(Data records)
━━━

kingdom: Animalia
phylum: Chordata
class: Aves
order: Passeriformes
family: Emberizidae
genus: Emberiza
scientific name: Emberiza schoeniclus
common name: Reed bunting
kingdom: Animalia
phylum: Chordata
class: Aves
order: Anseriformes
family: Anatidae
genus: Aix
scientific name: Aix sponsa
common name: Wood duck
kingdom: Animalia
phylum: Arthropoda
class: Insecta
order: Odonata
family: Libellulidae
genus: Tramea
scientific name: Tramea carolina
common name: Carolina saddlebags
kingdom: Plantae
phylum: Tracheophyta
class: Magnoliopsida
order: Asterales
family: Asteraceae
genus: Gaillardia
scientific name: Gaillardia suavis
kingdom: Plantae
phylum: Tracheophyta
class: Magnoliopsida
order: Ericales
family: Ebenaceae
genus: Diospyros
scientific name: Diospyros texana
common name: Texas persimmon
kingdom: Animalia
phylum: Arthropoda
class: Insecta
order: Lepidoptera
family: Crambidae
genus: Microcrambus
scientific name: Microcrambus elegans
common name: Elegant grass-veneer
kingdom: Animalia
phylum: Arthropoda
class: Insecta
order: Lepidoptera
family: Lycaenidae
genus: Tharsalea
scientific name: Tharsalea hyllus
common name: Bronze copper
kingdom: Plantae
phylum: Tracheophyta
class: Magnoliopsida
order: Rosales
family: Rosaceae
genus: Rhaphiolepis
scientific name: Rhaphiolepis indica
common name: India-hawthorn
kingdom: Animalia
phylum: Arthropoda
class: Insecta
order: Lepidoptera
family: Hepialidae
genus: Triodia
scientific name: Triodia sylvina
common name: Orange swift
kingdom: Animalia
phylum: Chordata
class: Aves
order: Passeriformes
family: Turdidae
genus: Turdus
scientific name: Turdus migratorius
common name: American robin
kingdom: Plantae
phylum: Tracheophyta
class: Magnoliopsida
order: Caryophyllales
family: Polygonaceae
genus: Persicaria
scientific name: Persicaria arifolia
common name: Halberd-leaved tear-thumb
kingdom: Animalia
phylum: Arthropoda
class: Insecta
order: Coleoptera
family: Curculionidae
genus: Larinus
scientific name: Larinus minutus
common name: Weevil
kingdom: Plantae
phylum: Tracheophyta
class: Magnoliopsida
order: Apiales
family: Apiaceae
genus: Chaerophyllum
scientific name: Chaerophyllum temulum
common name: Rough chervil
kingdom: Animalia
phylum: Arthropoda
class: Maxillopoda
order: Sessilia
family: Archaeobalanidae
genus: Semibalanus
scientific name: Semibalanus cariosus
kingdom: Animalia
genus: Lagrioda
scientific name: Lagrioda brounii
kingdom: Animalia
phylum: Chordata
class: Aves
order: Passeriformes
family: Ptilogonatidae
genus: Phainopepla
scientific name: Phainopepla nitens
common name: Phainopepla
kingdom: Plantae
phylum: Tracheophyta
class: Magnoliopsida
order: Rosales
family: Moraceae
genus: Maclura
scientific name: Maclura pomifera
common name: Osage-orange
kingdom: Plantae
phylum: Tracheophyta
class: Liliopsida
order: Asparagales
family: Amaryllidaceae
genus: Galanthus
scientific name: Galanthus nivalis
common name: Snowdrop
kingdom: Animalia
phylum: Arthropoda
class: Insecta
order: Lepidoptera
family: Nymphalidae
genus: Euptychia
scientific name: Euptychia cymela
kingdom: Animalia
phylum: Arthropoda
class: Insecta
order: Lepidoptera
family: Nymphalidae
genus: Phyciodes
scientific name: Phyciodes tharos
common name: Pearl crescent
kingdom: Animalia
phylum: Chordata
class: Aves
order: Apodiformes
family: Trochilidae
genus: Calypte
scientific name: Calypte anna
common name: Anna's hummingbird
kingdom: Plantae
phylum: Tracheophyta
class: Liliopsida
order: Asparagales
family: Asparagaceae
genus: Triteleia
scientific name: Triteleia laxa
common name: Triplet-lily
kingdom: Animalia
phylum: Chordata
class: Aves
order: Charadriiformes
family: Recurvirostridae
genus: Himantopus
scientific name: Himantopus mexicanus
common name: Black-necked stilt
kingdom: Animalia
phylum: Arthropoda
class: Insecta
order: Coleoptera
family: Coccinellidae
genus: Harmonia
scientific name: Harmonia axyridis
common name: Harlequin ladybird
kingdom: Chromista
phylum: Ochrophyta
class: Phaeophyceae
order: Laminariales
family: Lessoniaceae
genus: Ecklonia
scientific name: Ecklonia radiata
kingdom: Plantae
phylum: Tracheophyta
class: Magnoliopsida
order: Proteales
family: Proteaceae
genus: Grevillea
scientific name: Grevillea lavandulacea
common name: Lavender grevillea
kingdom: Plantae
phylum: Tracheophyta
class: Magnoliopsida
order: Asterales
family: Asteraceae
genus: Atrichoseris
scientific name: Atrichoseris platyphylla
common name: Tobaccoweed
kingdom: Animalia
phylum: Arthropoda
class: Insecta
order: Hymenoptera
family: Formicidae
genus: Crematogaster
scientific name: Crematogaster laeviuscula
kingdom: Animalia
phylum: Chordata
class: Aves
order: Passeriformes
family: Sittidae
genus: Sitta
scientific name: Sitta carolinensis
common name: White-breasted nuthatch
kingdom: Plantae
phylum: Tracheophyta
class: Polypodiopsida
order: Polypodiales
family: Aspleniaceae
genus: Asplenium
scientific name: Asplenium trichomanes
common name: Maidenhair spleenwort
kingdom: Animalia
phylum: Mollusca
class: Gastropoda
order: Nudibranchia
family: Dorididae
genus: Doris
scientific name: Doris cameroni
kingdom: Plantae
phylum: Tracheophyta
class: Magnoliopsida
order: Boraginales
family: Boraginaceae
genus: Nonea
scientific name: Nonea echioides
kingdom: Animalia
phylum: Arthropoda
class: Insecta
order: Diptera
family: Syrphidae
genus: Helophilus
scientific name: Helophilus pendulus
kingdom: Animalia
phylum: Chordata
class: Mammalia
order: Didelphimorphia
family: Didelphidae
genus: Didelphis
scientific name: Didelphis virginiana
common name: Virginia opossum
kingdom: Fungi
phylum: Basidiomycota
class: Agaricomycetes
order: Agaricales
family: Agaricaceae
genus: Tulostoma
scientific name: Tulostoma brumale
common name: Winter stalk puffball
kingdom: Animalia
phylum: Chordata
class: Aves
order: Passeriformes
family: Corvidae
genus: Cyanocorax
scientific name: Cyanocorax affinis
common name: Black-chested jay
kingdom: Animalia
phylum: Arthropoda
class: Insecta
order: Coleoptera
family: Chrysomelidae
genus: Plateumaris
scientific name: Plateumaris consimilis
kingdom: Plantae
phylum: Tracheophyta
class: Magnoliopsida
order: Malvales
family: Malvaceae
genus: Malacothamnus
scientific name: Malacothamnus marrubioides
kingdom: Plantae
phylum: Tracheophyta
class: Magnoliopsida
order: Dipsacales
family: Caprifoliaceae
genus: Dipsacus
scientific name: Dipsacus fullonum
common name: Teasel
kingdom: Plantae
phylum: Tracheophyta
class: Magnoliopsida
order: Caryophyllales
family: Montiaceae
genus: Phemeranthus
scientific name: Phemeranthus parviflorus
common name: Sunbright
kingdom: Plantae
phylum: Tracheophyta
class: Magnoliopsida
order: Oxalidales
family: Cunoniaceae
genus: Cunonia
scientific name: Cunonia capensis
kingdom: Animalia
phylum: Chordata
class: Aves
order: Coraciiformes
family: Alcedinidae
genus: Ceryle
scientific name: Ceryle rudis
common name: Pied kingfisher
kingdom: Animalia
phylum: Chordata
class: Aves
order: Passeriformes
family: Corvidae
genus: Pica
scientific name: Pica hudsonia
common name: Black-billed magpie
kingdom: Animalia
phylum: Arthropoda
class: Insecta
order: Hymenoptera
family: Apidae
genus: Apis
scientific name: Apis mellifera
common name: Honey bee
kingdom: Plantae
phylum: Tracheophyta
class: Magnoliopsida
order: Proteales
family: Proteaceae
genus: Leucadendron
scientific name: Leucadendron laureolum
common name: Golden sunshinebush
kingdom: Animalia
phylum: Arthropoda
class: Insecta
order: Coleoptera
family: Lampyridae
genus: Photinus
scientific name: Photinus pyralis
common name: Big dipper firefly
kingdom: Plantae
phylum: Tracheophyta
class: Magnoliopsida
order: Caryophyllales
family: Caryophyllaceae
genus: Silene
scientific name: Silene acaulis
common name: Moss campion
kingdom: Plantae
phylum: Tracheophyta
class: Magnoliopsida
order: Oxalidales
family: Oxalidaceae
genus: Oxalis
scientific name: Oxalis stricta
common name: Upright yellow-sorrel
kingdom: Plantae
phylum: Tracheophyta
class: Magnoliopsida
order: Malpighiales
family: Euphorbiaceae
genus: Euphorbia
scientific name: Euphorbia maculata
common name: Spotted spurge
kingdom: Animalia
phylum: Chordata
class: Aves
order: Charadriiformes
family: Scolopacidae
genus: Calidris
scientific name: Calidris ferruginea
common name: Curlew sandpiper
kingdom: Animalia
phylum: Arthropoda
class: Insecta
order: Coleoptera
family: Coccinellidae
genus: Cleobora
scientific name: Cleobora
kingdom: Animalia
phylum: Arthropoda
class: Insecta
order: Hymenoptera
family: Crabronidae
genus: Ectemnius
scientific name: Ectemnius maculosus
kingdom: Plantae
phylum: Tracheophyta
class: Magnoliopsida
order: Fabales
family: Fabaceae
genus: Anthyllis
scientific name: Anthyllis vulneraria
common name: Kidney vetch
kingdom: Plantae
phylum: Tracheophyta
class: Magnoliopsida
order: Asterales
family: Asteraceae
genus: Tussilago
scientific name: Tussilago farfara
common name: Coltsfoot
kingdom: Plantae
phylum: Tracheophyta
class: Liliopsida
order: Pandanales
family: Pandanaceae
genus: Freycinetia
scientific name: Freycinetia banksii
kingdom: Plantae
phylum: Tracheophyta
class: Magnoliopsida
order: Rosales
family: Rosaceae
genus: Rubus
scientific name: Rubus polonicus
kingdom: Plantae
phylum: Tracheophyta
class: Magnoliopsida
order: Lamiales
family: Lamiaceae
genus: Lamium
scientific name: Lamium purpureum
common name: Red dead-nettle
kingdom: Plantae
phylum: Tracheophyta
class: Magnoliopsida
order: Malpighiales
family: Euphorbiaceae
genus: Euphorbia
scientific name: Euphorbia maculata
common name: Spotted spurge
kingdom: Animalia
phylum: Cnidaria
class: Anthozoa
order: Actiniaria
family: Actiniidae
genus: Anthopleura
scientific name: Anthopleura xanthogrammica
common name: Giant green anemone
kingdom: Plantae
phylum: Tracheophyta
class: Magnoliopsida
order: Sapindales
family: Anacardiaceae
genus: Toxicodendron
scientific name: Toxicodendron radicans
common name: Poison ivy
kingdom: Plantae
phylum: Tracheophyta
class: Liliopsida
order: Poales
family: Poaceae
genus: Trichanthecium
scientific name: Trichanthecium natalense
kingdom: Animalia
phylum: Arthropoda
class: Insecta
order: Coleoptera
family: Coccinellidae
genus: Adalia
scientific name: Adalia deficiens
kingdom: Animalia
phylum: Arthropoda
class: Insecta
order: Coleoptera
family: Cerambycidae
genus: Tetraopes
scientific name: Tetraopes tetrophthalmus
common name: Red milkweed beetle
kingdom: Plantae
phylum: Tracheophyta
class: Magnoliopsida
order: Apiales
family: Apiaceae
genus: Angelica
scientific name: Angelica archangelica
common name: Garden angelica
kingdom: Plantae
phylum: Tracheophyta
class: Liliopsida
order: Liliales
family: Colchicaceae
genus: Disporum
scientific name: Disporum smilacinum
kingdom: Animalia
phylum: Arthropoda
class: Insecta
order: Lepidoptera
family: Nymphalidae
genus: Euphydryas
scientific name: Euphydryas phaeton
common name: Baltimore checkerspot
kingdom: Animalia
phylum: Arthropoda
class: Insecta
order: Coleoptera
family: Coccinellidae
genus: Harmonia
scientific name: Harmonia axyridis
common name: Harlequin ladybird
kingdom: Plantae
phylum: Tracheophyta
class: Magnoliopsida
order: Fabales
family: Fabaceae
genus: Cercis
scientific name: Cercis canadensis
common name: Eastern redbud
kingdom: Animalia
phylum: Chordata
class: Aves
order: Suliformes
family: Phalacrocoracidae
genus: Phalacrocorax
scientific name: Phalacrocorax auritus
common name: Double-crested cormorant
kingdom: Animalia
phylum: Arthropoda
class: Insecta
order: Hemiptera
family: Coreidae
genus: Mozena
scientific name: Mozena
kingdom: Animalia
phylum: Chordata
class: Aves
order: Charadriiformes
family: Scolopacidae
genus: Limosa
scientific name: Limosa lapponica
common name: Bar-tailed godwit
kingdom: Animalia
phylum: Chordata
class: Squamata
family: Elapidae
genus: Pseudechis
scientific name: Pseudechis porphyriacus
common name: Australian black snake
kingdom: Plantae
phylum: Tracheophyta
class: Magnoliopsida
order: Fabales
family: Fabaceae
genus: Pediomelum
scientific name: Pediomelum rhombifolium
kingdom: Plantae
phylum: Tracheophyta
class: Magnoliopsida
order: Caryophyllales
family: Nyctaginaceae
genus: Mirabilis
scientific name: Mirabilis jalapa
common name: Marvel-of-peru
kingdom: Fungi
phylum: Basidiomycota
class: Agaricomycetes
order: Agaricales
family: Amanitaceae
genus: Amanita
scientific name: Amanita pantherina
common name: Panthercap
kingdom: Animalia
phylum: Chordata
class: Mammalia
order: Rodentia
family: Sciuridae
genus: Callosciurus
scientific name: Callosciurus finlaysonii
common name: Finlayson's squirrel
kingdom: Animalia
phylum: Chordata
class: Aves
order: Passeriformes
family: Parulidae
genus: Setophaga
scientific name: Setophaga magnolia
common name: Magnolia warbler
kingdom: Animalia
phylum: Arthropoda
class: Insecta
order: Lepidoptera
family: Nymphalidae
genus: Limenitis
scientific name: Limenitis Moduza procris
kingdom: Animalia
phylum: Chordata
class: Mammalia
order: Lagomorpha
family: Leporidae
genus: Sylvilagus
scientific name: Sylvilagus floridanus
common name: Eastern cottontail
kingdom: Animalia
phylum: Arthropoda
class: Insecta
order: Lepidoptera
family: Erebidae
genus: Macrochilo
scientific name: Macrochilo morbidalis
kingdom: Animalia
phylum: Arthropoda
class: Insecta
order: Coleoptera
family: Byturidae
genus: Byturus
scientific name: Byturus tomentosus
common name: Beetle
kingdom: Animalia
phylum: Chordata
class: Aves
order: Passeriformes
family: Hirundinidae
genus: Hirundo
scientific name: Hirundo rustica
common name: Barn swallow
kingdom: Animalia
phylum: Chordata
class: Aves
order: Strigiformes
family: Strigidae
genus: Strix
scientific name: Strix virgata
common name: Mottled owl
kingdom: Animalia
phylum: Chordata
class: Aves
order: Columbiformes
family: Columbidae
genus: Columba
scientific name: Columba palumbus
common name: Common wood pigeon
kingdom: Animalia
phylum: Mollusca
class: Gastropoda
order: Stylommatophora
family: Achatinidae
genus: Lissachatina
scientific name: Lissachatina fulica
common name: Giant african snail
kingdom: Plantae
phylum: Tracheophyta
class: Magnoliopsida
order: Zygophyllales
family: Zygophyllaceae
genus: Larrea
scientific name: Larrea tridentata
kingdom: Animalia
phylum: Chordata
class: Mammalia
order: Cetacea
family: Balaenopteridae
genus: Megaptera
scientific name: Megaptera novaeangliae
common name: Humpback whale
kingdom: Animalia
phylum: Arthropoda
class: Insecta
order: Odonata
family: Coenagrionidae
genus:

━━━

> **REQUIREMENTS**: Update the entries from the line holding "scientific name: Hirundo rustica" through the end of the entries, inclusive, replacing "common name" with "vernacular name" and leaving everything else unchanged. Return only those lines.

> **IN RESPONSE**:
scientific name: Hirundo rustica
vernacular name: Barn swallow
kingdom: Animalia
phylum: Chordata
class: Aves
order: Strigiformes
family: Strigidae
genus: Strix
scientific name: Strix virgata
vernacular name: Mottled owl
kingdom: Animalia
phylum: Chordata
class: Aves
order: Columbiformes
family: Columbidae
genus: Columba
scientific name: Columba palumbus
vernacular name: Common wood pigeon
kingdom: Animalia
phylum: Mollusca
class: Gastropoda
order: Stylommatophora
family: Achatinidae
genus: Lissachatina
scientific name: Lissachatina fulica
vernacular name: Giant african snail
kingdom: Plantae
phylum: Tracheophyta
class: Magnoliopsida
order: Zygophyllales
family: Zygophyllaceae
genus: Larrea
scientific name: Larrea tridentata
kingdom: Animalia
phylum: Chordata
class: Mammalia
order: Cetacea
family: Balaenopteridae
genus: Megaptera
scientific name: Megaptera novaeangliae
vernacular name: Humpback whale
kingdom: Animalia
phylum: Arthropoda
class: Insecta
order: Odonata
family: Coenagrionidae
genus:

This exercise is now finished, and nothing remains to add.